При ревматизме – атакуют сердце и суставы. При гломерулонефрите – почки. А если атакуют фосфолипиды?..

– Двуногий, – голос Фырка вырвал меня из размышлений. – Я вылез из артерии. Там всё плохо. Тромбы образуются быстрее, чем ты их убираешь. Это как черпать воду из тонущей лодки чайной ложкой.

– Я понял.

– И что ты собираешься делать?

– Думать. Быстро думать.

Дверь операционной приоткрылась.

– Извините… – дежурная медсестра просунула голову в щель. Её лицо было встревоженным, бледным. – Там… мать пациента. В коридоре.

– Что с ней? – спросил я, не отрываясь от раны.

– Истерика. Кричит, плачет, пытается прорваться в операционную. Говорит, что мы убиваем её сына. Охранник еле держит. И ей плохо… она за сердце хватается, у неё губы синеют, мы боимся, что у неё приступ будет.

Чёрт. Только этого не хватало. Ещё один пациент на грани.

– Славик, – я бросил, не поворачиваясь. – Иди. Успокой её. Дай воды, валерьянки, корвалола – что найдёшь. Если совсем плохо – вызови терапевта. Скажи, что мы боремся, что делаем всё возможное, что её сын в надёжных руках.

– Но… – Славик замялся. – Я же ассистирую…

– Я справлюсь. Иди.

Он отошёл от стола, стянул перчатки и вышел.

Операция продолжалась. Мы снова ввели гепарин. Снова восстановили кровоток. Снова ждали, затаив дыхание, глядя на монитор, как на бомбу с часовым механизмом.

Минута.

Две.

Три.

Пять.

– Держится, – сказал Артём. В его голосе была осторожная, хрупкая надежда. – Сатурация девяносто четыре. Пульсовая волна стабильная. Уже пять минут без изменений.

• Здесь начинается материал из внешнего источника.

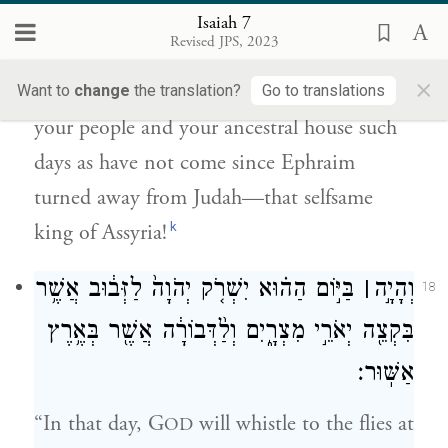
יָמִים֙ אֲשֶׁ֣ר לֹא־בָ֔אוּ לְמִיּ֥וֹם סוּר־אֶפְרַ֖יִם
Isaiah 7
{פ}
מֵעַ֣ל יְהוּדָ֑ה אֵ֖ת מֶ֥לֶךְ אַשּֽׁוּר׃
Revised JPS, 2023
×
G
will cause to come upon you and
Want to
change
the translation?
Go to translations
OD
your people and your ancestral house such
days as have not come since Ephraim
turned away from Judah—that selfsame
k
king of Assyria!
בַּיּ֣וֹם הַה֗וּא יִשְׁרֹ֤ק יְהֹוָה֙ לַזְּב֔וּב אֲשֶׁ֥ר
׀
וְהָיָ֣ה
18
בִּקְצֵ֖ה יְאֹרֵ֣י מִצְרָ֑יִם וְלַ֨דְּבוֹרָ֔ה אֲשֶׁ֖ר בְּאֶ֥רֶץ
אַשּֽׁוּר׃
“In that day, G
will whistle to the flies at
OD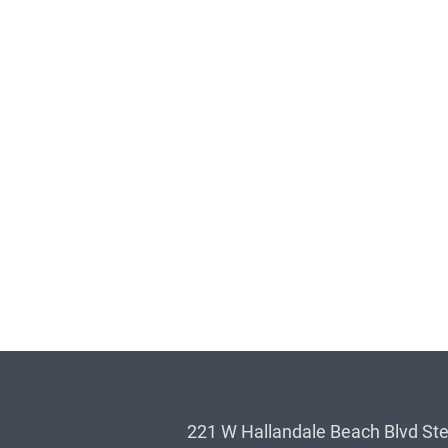
221 W Hallandale Beach Blvd Ste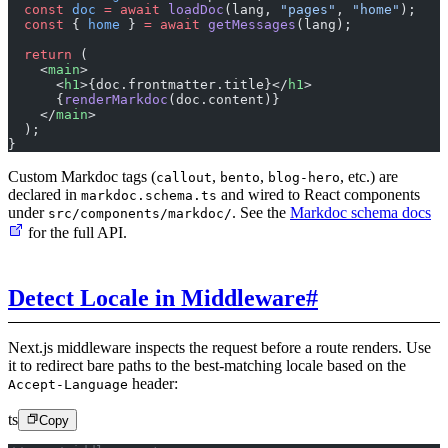
  const
 doc
 =
 await
 loadDoc
(lang, 
"pages"
, 
"home"
);
  const
 { 
home
 } 
=
 await
 getMessages
(lang);
  return
 (
    <
main
>
      <
h1
>{doc.frontmatter.title}</
h1
>
      {
renderMarkdoc
(doc.content)}
    </
main
>
  );
}
Custom Markdoc tags (
,
,
, etc.) are
callout
bento
blog-hero
declared in
and wired to React components
markdoc.schema.ts
under
. See the
Markdoc schema docs
src/components/markdoc/
for the full API.
Detect Locale in Middleware
#
Next.js middleware inspects the request before a route renders. Use
it to redirect bare paths to the best-matching locale based on the
header:
Accept-Language
ts
Copy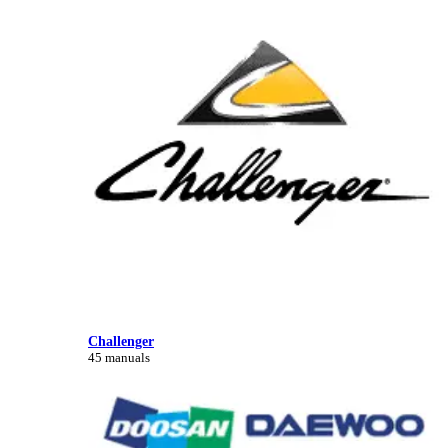
Challenger
45 manuals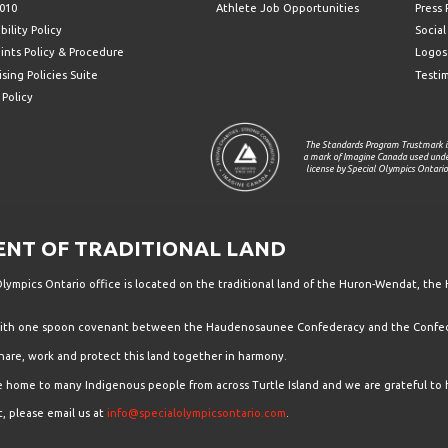
010
Athlete Job Opportunities
Press
bility Policy
Socia
ints Policy & Procedure
Logos
sing Policies Suite
Testi
 Policy
The Standards Program Trustmark i
a mark of Imagine Canada used und
license by Special Olympics Ontario
T OF TRADITIONAL LAND
ympics Ontario office is located on the traditional land of the Huron-Wendat, the 
 with one spoon covenant between the Haudenosaunee Confederacy and the Confede
hare, work and protect this land together in harmony.
the home to many Indigenous people from across Turtle Island and we are grateful to 
, please email us at
info@specialolympicsontario.com
.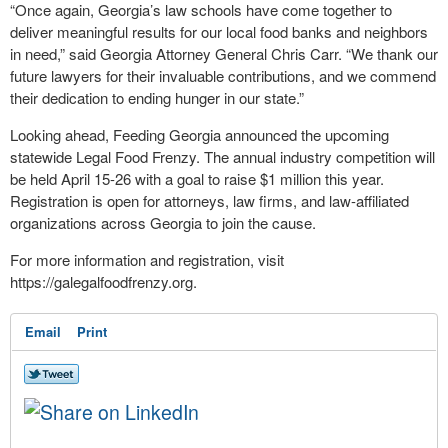
“Once again, Georgia’s law schools have come together to
deliver meaningful results for our local food banks and neighbors
in need,” said Georgia Attorney General Chris Carr. “We thank our
future lawyers for their invaluable contributions, and we commend
their dedication to ending hunger in our state.”
Looking ahead, Feeding Georgia announced the upcoming
statewide Legal Food Frenzy. The annual industry competition will
be held April 15-26 with a goal to raise $1 million this year.
Registration is open for attorneys, law firms, and law-affiliated
organizations across Georgia to join the cause.
For more information and registration, visit
https://galegalfoodfrenzy.org.
Email
Print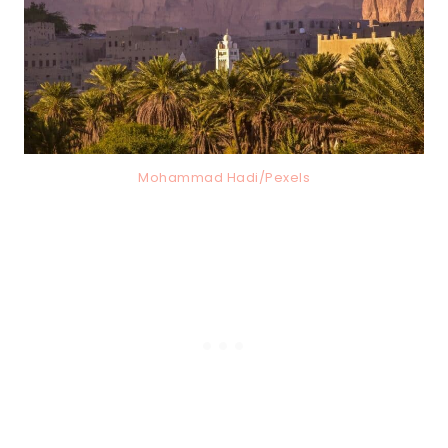
Mohammad Hadi/Pexels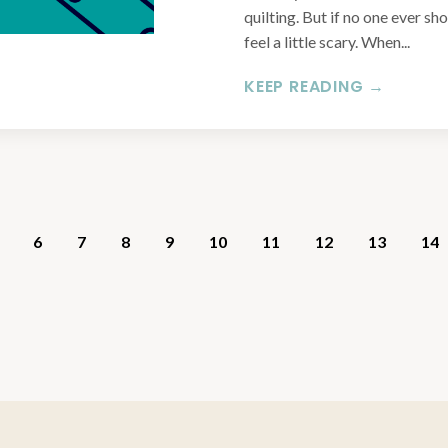
quilting. But if no one ever sh
feel a little scary. When...
KEEP READING →
6
7
8
9
10
11
12
13
14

– Не расслабляемся, – Ахметов снова взял иглодержатель. – Ушиваемся. Медленно. Аккуратно. Может, на этот раз повезёт.

Он начал накладывать швы. Стежок. Ещё стежок. Ещё.

Дверь операционной открылась.

Славик вернулся. Его лицо было странным – растерянным, как будто он услышал что-то, что никак не мог осмыслить.

– Как она? – спросил я.

– Успокоил. Дал корвалол, посадил на стул, медсестра рядом сидит, – он подошёл ближе, к самому операционному столу. Его глаза были широко раскрыты. – Илья, она боится. Сказала, что всё повторяется. Что она боится, потому что… – он замялся, как будто сам не верил тому, что собирался сказать. – Потому что у него уже был тромб. Год назад. В руке.

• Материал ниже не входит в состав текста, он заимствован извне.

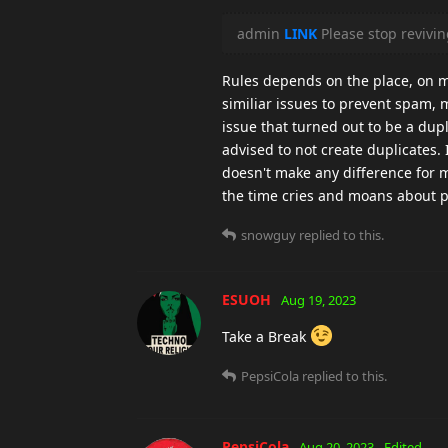
admin
LINK
Please stop revivi
Rules depends on the place, on ma
similiar issues to prevent spam, m
issue that turned out to be a dup
advised to not create duplicates. I
doesn't make any difference for m
the time cries and moans about po
snowguy
replied to this.
ESUOH
Aug 19, 2023
Take a Break
PepsiCola
replied to this.
PepsiCola
Aug 20, 2023
Edited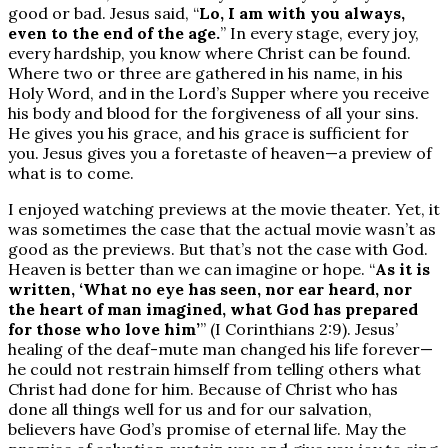
good or bad. Jesus said, “
Lo, I am with you always,
even to the end of the age.
” In every stage, every joy,
every hardship, you know where Christ can be found.
Where two or three are gathered in his name, in his
Holy Word, and in the Lord’s Supper where you receive
his body and blood for the forgiveness of all your sins.
He gives you his grace, and his grace is sufficient for
you. Jesus gives you a foretaste of heaven—a preview of
what is to come.
I enjoyed watching previews at the movie theater. Yet, it
was sometimes the case that the actual movie wasn’t as
good as the previews. But that’s not the case with God.
Heaven is better than we can imagine or hope. “
As it is
written, ‘What no eye has seen, nor ear heard, nor
the heart of man imagined, what God has prepared
for those who love him’
” (I Corinthians 2:9). Jesus’
healing of the deaf-mute man changed his life forever—
he could not restrain himself from telling others what
Christ had done for him. Because of Christ who has
done all things well for us and for our salvation,
believers have God’s promise of eternal life. May the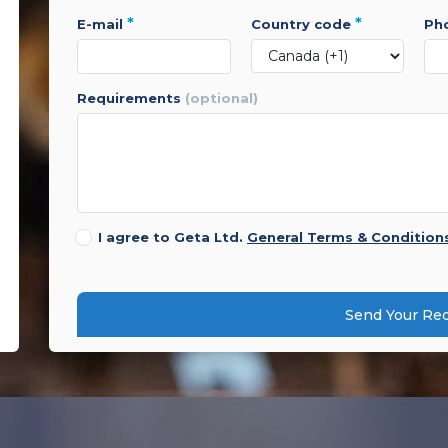
*
*
e-mail
country code
p
requirements
(optional)
I agree to Geta Ltd.
General Terms & Condition
Send Your Re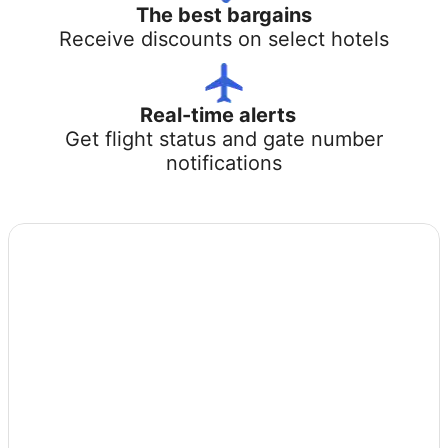
The best bargains
Receive discounts on select hotels
Real-time alerts
Get flight status and gate number
notifications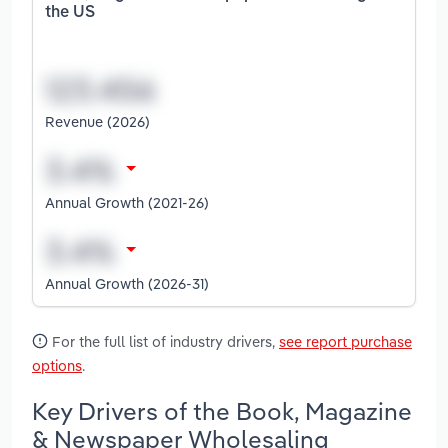
the US
Revenue (2026)
Annual Growth (2021-26)
Annual Growth (2026-31)
For the full list of industry drivers,
see report purchase
options
.
Key Drivers of the Book, Magazine
& Newspaper Wholesaling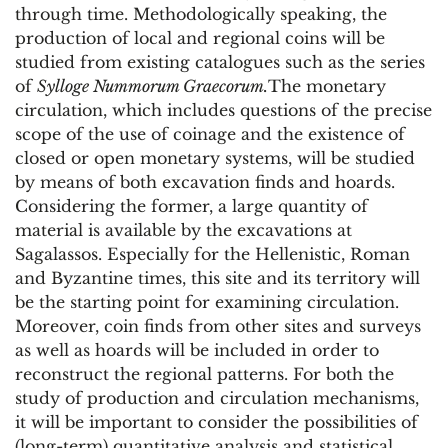
through time. Methodologically speaking, the
production of local and regional coins will be
studied from existing catalogues such as the series
of
Sylloge Nummorum Graecorum.
The monetary
circulation, which includes questions of the precise
scope of the use of coinage and the existence of
closed or open monetary systems, will be studied
by means of both excavation finds and hoards.
Considering the former, a large quantity of
material is available by the excavations at
Sagalassos. Especially for the Hellenistic, Roman
and Byzantine times, this site and its territory will
be the starting point for examining circulation.
Moreover, coin finds from other sites and surveys
as well as hoards will be included in order to
reconstruct the regional patterns. For both the
study of production and circulation mechanisms,
it will be important to consider the possibilities of
(long-term) quantitative analysis and statistical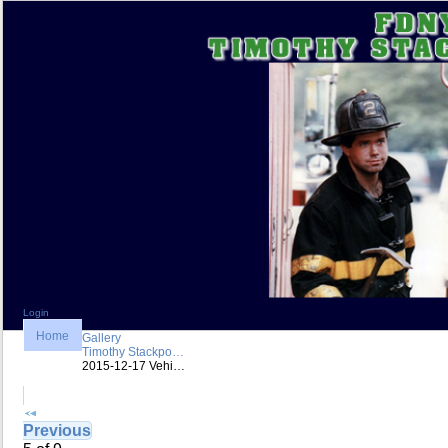
Login
Home
Gallery
Timothy Stackpo…
2015-12-17 Vehi…
Previous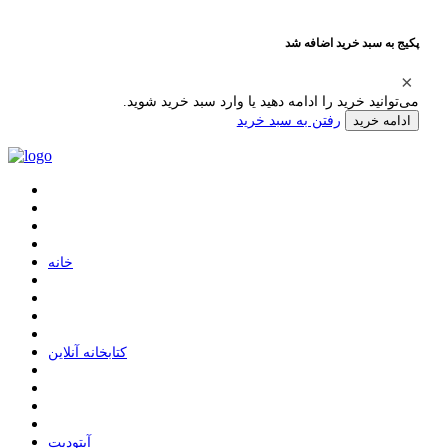
پکیج به سبد خرید اضافه شد
می‌توانید خرید را ادامه دهید یا وارد سبد خرید شوید.
رفتن به سبد خرید
ادامه خرید
ﺧﺎﻧﻪ
ﮐﺘﺎﺑﺨﺎﻧﻪ ﺁﻧﻼﯾﻦ
ﺁﭘﺘﻮﺩﯾﺖ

Я замер. Время остановилось.

Все звуки операционной – писк мониторов, шипение аппаратуры, голоса – отошли на задний план, стали далёкими, нереальными.

В моей голове звучала только одна фраза.

«У него уже был тромб год назад».

– Что… – я медленно, как в замедленной съёмке, повернул голову к Славику. – Что ты сказал?